No Supreme Court Stay|of Controversial Rulings

     (CN) – The Supreme Court refused calls to grant stays demanded by Arizona, as it tries to preserve an unconstitutional voter law, and Michigan, which had hoped to keep a convicted murder behind bars.
     Late Thursday, the court issued a special order refusing to stay the 9th Circuit’s slap against an Arizona law that required proof of citizenship to register voters.
     A majority of the circuit’s 11-judge panel voted in April to strike down the registration element of Proposition 200, which Arizona voters passed in 2004. The court upheld an element of the law that requires voters to show proof of citizenship at the polls.
     Requiring proof of citizenship to register to vote violates the intended purpose of the National Voter Registration Act (NVRA) of 1993, the majority found.
     Bernie Abeytia led a number of groups and individuals, including the Inter Tribal Council of Arizona, League of Women Voters, The League of United Latin American Citizens Arizona and the Hopi Tribe, in demands for an injunction shortly after Prop. 200 passed. They claimed that the registration portion of the law violated the NVRA, and that the polling-place provision amounted to an unconstitutional poll tax, violating the equal protection clause and the 14th Amendment.
     Chief U.S. District Judge Roslyn Silver in Phoenix ruled for the state on all claims after the initial motion for a preliminary injunction made it to the U.S. Supreme Court and back.

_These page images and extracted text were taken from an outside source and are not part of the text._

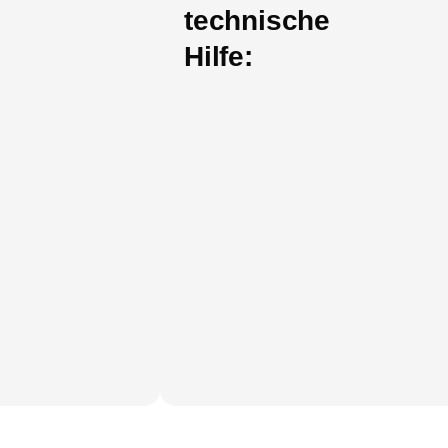
technische
Hilfe: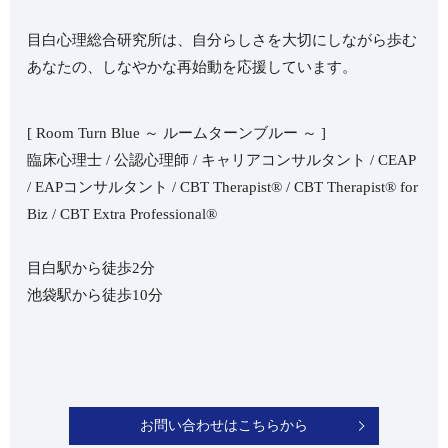
目白心理総合研究所は、自分らしさを大切にしながら歩む
あなたの、しなやかな再始動を応援しています。
[ Room Turn Blue ～ ルームターンブルー ～ ]
臨床心理士 / 公認心理師 / キャリアコンサルタント / CEAP
/ EAPコンサルタント / CBT Therapist®︎ / CBT Therapist®︎ for
Biz / CBT Extra Professional®︎
目白駅から徒歩2分
池袋駅から徒歩10分
お問い合わせはこちらから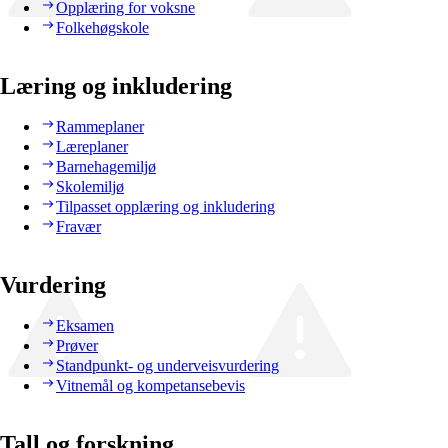
Opplæring for voksne
Folkehøgskole
Læring og inkludering
Rammeplaner
Læreplaner
Barnehagemiljø
Skolemiljø
Tilpasset opplæring og inkludering
Fravær
Vurdering
Eksamen
Prøver
Standpunkt- og underveisvurdering
Vitnemål og kompetansebevis
Tall og forskning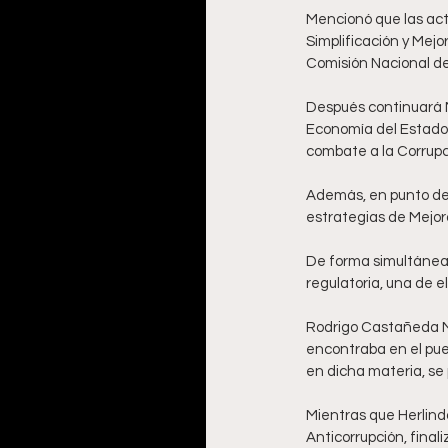
Mencionó que las act
Simplificación y Mej
Comisión Nacional de
Después continuará M
Economía del Estado,
combate a la Corrupci
Además, en punto de l
estrategias de Mejora
De forma simultánea,
regulatoria, una de el
Rodrigo Castañeda Mi
encontraba en el pue
en dicha materia, se p
Mientras que Herlind
Anticorrupción, final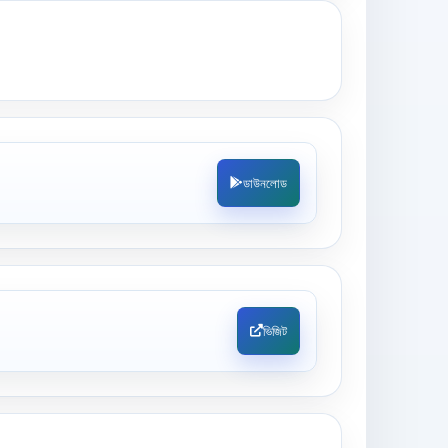
ডাউনলোড
ভিজিট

     Two of the plaintiffs appealed to the 9th Circuit, where a three-judge panel upheld the polling-place provision but found that the NVRA superseded the registration provision. The en banc panel’s decision mostly mirrored that finding.

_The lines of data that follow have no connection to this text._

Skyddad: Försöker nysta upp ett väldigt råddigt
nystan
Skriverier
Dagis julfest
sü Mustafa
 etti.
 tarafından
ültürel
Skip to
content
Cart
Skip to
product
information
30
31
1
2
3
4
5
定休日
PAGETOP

     Justice Samuel Alito said he would have granted Arizona’s demand for a stay.
     He made a similar note Friday when the court refused to grant the stay demanded by Michigan over the release of Dwayne Ballinger.
     It is almost the six-year anniversary of the deaths of two men whom Ballinger was convicted of shooting to death on July 4, 2006, over drug-dealing territory.
     Last month, a federal judge ordered Michigan to release Ballinger from his sentence of life without parole because the court found that a defense attorney had failed Ballinger by not using the defendant’s girlfriend as an alibi witness.
     The 6th Circuit refused to reverse the order, which gave Michigan 90 days to retry its case.
     Michigan has told the courts that Ballinger has been using intimidation tactics since his June 18 release, according to the Detroit Free Press. It said people have been complaining to the state Attorney General’s Office that Ballinger had returned to the site of the killings and had been intimidating the family members of the victims.
     Ballinger has also allegedly tried to learn the addresses of certain relatives and witnesses by asking questions at a local barbershop, according to the newspaper’s account of prosecutors’ testimony.
     Ballinger reportedly denied the allegations.